Illiteracy and literacy

Illiterate individuals

Today, on the way to work, at the grocery store or when you went to pick up your kids from school, you may have crossed paths with someone who is illiterate. You may have exchanged a few words with them without being aware of their difficulties. They may even be someone close to you: your spouse, father, sister or friend.

Illiteracy has many faces: young dropouts, forest industry workers, young single mothers, female immigrant textile workers, men, women, living in the city or in the regions, young people or pensioners can all be illiterate. It is wrong to think that illiterate individuals live far away from us. On the contrary, they are close by, here among us, but are ashamed to reveal their difficulties.

Today, you may have crossed paths with someone who is illiterate....

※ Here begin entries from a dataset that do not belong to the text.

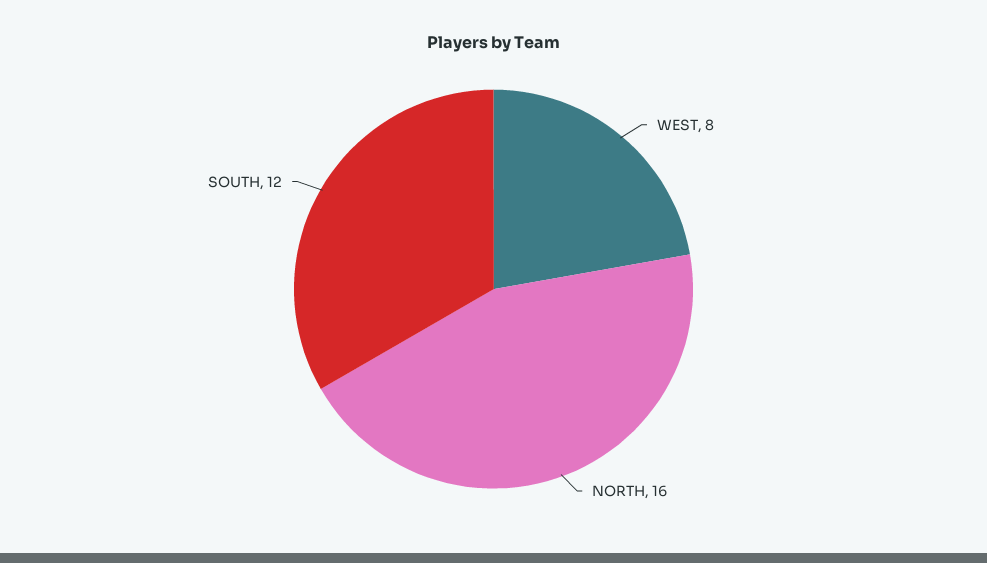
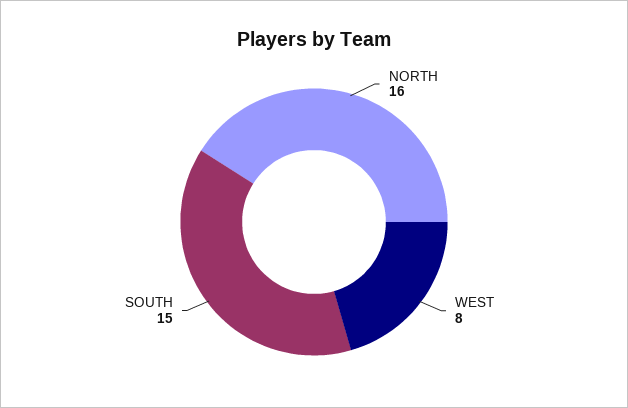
  {
    "WEST": 8,
    "NORTH": 16,
-   "SOUTH": 12
+   "SOUTH": 15
  }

  • Rarely admits to having trouble reading and writing. He is ashamed of this condition, and thinks he is the only one in it.
  • Generally has low self-esteem, and feels very vulnerable to anyone she sees as more “educated” than she is. She can exhibit submissiveness or become aggressive in a situation she does not fully understand.
  • Has learned to use a broad range of tricks to hide his difficulties.
  • Often has trouble pronouncing words because she lacks the knowledge to make out the syllables forming them, so she will often say them as she hears them.
  • Often lacks the vocabulary he needs to express his thoughts clearly.
  • Often has difficulty with perception of time and space.



  • Use simple vocabulary and short sentences; rephrase your idea if you sense it has not been fully understood. But do not talk to the person as if they were a child. Create a climate of confidence and trust.
  • Simplify the more technical vocabulary specific to a company or government department, and avoid the numerous abbreviations which often mean nothing to the person you are talking to.
  • If the person in front of you wants to read the document you are giving him somewhere else or later, give a short, clear summary of the content, providing the main information.
  • Take the initiative of writing down legibly the important information you want to convey.
  • De-dramatize the situation by confiding that you often meet people who have difficulty reading and writing and that you can “give them a hand.”
  • Make sure the date of an upcoming meeting or an event to which you are inviting the person is clearly understood and, when necessary, provide reference points, such as “in two weekends’ time” or “the week after Christmas” or “right after the children start their vacation,” and so on.
  • Avoid sending a reminder by mail to confirm an appointment. Instead, use the telephone.
  • If you come across the same person more regularly, let him know that he can improve his condition and that several thousand people in his situation have gone back to school for adults: give him the number for the Info-Alpha line and tell him that specialized agents can provide him with comprehensive information on the resources that best meet his needs and expectations.